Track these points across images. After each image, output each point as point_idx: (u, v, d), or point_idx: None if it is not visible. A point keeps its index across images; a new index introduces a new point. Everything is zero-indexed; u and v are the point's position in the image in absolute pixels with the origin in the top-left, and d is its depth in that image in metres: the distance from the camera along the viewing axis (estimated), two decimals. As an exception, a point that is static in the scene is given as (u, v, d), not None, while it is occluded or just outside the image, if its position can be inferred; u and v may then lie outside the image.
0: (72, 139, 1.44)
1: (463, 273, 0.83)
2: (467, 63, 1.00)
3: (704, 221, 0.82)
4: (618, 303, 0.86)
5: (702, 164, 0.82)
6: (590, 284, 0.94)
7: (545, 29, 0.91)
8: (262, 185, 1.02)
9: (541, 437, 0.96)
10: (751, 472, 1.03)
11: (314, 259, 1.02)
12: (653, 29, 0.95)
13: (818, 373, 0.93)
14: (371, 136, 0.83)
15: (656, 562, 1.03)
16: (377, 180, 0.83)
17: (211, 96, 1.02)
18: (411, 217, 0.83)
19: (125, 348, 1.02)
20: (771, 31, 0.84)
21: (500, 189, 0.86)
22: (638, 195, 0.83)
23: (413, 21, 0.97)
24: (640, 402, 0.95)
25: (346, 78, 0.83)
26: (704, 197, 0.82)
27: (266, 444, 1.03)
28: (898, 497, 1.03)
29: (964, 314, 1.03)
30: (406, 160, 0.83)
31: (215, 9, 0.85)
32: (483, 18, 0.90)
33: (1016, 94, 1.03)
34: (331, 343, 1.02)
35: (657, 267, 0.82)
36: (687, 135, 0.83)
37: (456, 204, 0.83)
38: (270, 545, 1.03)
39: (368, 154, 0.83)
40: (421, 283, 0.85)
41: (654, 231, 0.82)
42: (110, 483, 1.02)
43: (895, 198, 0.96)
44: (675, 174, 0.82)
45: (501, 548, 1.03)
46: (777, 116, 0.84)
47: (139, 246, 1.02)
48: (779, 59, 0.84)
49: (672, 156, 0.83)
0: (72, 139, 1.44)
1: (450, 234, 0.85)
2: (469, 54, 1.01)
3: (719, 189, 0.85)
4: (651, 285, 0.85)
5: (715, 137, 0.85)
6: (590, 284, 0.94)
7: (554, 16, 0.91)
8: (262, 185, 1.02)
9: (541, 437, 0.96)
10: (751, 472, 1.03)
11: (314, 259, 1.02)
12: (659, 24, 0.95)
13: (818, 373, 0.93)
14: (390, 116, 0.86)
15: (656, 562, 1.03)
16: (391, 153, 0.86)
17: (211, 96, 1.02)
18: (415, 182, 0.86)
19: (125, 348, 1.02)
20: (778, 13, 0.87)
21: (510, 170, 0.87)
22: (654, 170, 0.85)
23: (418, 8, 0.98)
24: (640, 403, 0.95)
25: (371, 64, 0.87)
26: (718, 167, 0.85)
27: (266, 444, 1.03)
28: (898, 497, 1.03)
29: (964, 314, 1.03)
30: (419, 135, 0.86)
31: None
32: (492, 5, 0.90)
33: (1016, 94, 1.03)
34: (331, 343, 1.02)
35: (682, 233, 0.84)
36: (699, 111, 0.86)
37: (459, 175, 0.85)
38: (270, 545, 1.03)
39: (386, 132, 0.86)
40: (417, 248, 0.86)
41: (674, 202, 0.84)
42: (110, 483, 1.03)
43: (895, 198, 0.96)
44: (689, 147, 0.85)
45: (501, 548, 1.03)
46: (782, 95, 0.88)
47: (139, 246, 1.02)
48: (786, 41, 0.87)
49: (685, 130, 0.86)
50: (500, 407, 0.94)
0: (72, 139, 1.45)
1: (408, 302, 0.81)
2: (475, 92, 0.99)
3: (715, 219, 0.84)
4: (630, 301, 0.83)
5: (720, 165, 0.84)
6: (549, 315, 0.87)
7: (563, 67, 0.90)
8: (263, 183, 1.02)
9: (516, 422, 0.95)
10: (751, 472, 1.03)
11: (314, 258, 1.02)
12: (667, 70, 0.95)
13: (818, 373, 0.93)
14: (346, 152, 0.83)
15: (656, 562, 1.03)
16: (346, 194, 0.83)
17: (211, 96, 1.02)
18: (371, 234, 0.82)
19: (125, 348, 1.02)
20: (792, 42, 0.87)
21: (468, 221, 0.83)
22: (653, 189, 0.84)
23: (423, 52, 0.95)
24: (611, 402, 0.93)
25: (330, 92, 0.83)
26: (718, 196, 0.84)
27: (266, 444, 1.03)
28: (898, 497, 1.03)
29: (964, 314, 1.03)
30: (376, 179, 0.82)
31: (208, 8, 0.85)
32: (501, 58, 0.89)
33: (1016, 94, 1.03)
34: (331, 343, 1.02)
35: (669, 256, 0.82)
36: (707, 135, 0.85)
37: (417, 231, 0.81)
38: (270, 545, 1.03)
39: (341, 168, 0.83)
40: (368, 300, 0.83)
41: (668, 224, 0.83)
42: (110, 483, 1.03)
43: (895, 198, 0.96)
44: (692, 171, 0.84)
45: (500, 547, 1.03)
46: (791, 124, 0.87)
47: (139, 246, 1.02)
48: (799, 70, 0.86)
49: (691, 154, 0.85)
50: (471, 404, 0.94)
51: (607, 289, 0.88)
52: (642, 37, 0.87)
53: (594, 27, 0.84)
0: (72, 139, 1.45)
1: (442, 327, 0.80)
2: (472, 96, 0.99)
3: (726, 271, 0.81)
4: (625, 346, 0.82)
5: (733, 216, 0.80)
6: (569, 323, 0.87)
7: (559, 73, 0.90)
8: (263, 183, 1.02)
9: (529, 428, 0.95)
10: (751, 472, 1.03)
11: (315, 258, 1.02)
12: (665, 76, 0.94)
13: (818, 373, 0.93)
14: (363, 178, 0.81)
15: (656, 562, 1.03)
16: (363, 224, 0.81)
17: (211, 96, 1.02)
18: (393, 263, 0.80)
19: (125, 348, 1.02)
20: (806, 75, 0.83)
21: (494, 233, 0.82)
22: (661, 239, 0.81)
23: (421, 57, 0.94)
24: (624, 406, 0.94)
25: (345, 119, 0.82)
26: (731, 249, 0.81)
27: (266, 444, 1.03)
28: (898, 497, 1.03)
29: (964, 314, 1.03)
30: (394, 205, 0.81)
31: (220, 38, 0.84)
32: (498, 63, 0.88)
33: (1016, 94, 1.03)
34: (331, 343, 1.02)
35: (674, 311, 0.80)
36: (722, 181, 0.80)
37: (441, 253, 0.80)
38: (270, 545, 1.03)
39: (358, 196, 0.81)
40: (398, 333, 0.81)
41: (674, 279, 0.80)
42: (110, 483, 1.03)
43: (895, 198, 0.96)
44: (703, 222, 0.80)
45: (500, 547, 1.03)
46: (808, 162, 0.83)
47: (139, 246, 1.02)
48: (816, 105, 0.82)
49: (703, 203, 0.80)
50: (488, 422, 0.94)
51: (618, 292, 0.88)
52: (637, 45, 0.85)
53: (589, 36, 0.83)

----------------------------------------

What you are asked to do
Start to finish, copy the material out exactly.

Exercise solution
Track these points across images. After each image, output each point as point_idx: (u, v, d), or point_idx: None if it is not visible. A point keeps its index across images; a new index introduces a new point. Everything is zero-indexed; u and v are the point's position in the image in absolute pixels with the origin in the top-left, and d is its depth in that image in metres: the distance from the camera along the viewing axis (estimated), two decimals. As an exception, a point that is static in the scene is given as (u, v, d), not None, while it is occluded or just outside the image, if its position can be inferred; u and v may then lie outside the image.
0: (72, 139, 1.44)
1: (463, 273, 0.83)
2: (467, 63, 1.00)
3: (704, 221, 0.82)
4: (618, 303, 0.86)
5: (702, 164, 0.82)
6: (590, 284, 0.94)
7: (545, 29, 0.91)
8: (262, 185, 1.02)
9: (541, 437, 0.96)
10: (751, 472, 1.03)
11: (314, 259, 1.02)
12: (653, 29, 0.95)
13: (818, 373, 0.93)
14: (371, 136, 0.83)
15: (656, 562, 1.03)
16: (377, 180, 0.83)
17: (211, 96, 1.02)
18: (411, 217, 0.83)
19: (125, 348, 1.02)
20: (771, 31, 0.84)
21: (500, 189, 0.86)
22: (638, 195, 0.83)
23: (413, 21, 0.97)
24: (640, 402, 0.95)
25: (346, 78, 0.83)
26: (704, 197, 0.82)
27: (266, 444, 1.03)
28: (898, 497, 1.03)
29: (964, 314, 1.03)
30: (406, 160, 0.83)
31: (215, 9, 0.85)
32: (483, 18, 0.90)
33: (1016, 94, 1.03)
34: (331, 343, 1.02)
35: (657, 267, 0.82)
36: (687, 135, 0.83)
37: (456, 204, 0.83)
38: (270, 545, 1.03)
39: (368, 154, 0.83)
40: (421, 283, 0.85)
41: (654, 231, 0.82)
42: (110, 483, 1.02)
43: (895, 198, 0.96)
44: (675, 174, 0.82)
45: (501, 548, 1.03)
46: (777, 116, 0.84)
47: (139, 246, 1.02)
48: (779, 59, 0.84)
49: (672, 156, 0.83)
0: (72, 139, 1.44)
1: (450, 234, 0.85)
2: (469, 54, 1.01)
3: (719, 189, 0.85)
4: (651, 285, 0.85)
5: (715, 137, 0.85)
6: (590, 284, 0.94)
7: (554, 16, 0.91)
8: (262, 185, 1.02)
9: (541, 437, 0.96)
10: (751, 472, 1.03)
11: (314, 259, 1.02)
12: (659, 24, 0.95)
13: (818, 373, 0.93)
14: (390, 116, 0.86)
15: (656, 562, 1.03)
16: (391, 153, 0.86)
17: (211, 96, 1.02)
18: (415, 182, 0.86)
19: (125, 348, 1.02)
20: (778, 13, 0.87)
21: (510, 170, 0.87)
22: (654, 170, 0.85)
23: (418, 8, 0.98)
24: (640, 403, 0.95)
25: (371, 64, 0.87)
26: (718, 167, 0.85)
27: (266, 444, 1.03)
28: (898, 497, 1.03)
29: (964, 314, 1.03)
30: (419, 135, 0.86)
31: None
32: (492, 5, 0.90)
33: (1016, 94, 1.03)
34: (331, 343, 1.02)
35: (682, 233, 0.84)
36: (699, 111, 0.86)
37: (459, 175, 0.85)
38: (270, 545, 1.03)
39: (386, 132, 0.86)
40: (417, 248, 0.86)
41: (674, 202, 0.84)
42: (110, 483, 1.03)
43: (895, 198, 0.96)
44: (689, 147, 0.85)
45: (501, 548, 1.03)
46: (782, 95, 0.88)
47: (139, 246, 1.02)
48: (786, 41, 0.87)
49: (685, 130, 0.86)
50: (500, 407, 0.94)
0: (72, 139, 1.45)
1: (408, 302, 0.81)
2: (475, 92, 0.99)
3: (715, 219, 0.84)
4: (630, 301, 0.83)
5: (720, 165, 0.84)
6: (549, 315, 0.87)
7: (563, 67, 0.90)
8: (263, 183, 1.02)
9: (516, 422, 0.95)
10: (751, 472, 1.03)
11: (314, 258, 1.02)
12: (667, 70, 0.95)
13: (818, 373, 0.93)
14: (346, 152, 0.83)
15: (656, 562, 1.03)
16: (346, 194, 0.83)
17: (211, 96, 1.02)
18: (371, 234, 0.82)
19: (125, 348, 1.02)
20: (792, 42, 0.87)
21: (468, 221, 0.83)
22: (653, 189, 0.84)
23: (423, 52, 0.95)
24: (611, 402, 0.93)
25: (330, 92, 0.83)
26: (718, 196, 0.84)
27: (266, 444, 1.03)
28: (898, 497, 1.03)
29: (964, 314, 1.03)
30: (376, 179, 0.82)
31: (208, 8, 0.85)
32: (501, 58, 0.89)
33: (1016, 94, 1.03)
34: (331, 343, 1.02)
35: (669, 256, 0.82)
36: (707, 135, 0.85)
37: (417, 231, 0.81)
38: (270, 545, 1.03)
39: (341, 168, 0.83)
40: (368, 300, 0.83)
41: (668, 224, 0.83)
42: (110, 483, 1.03)
43: (895, 198, 0.96)
44: (692, 171, 0.84)
45: (500, 547, 1.03)
46: (791, 124, 0.87)
47: (139, 246, 1.02)
48: (799, 70, 0.86)
49: (691, 154, 0.85)
50: (471, 404, 0.94)
51: (607, 289, 0.88)
52: (642, 37, 0.87)
53: (594, 27, 0.84)
0: (72, 139, 1.45)
1: (442, 327, 0.80)
2: (472, 96, 0.99)
3: (726, 271, 0.81)
4: (625, 346, 0.82)
5: (733, 216, 0.80)
6: (569, 323, 0.87)
7: (559, 73, 0.90)
8: (263, 183, 1.02)
9: (529, 428, 0.95)
10: (751, 472, 1.03)
11: (315, 258, 1.02)
12: (665, 76, 0.94)
13: (818, 373, 0.93)
14: (363, 178, 0.81)
15: (656, 562, 1.03)
16: (363, 224, 0.81)
17: (211, 96, 1.02)
18: (393, 263, 0.80)
19: (125, 348, 1.02)
20: (806, 75, 0.83)
21: (494, 233, 0.82)
22: (661, 239, 0.81)
23: (421, 57, 0.94)
24: (624, 406, 0.94)
25: (345, 119, 0.82)
26: (731, 249, 0.81)
27: (266, 444, 1.03)
28: (898, 497, 1.03)
29: (964, 314, 1.03)
30: (394, 205, 0.81)
31: (220, 38, 0.84)
32: (498, 63, 0.88)
33: (1016, 94, 1.03)
34: (331, 343, 1.02)
35: (674, 311, 0.80)
36: (722, 181, 0.80)
37: (441, 253, 0.80)
38: (270, 545, 1.03)
39: (358, 196, 0.81)
40: (398, 333, 0.81)
41: (674, 279, 0.80)
42: (110, 483, 1.03)
43: (895, 198, 0.96)
44: (703, 222, 0.80)
45: (500, 547, 1.03)
46: (808, 162, 0.83)
47: (139, 246, 1.02)
48: (816, 105, 0.82)
49: (703, 203, 0.80)
50: (488, 422, 0.94)
51: (618, 292, 0.88)
52: (637, 45, 0.85)
53: (589, 36, 0.83)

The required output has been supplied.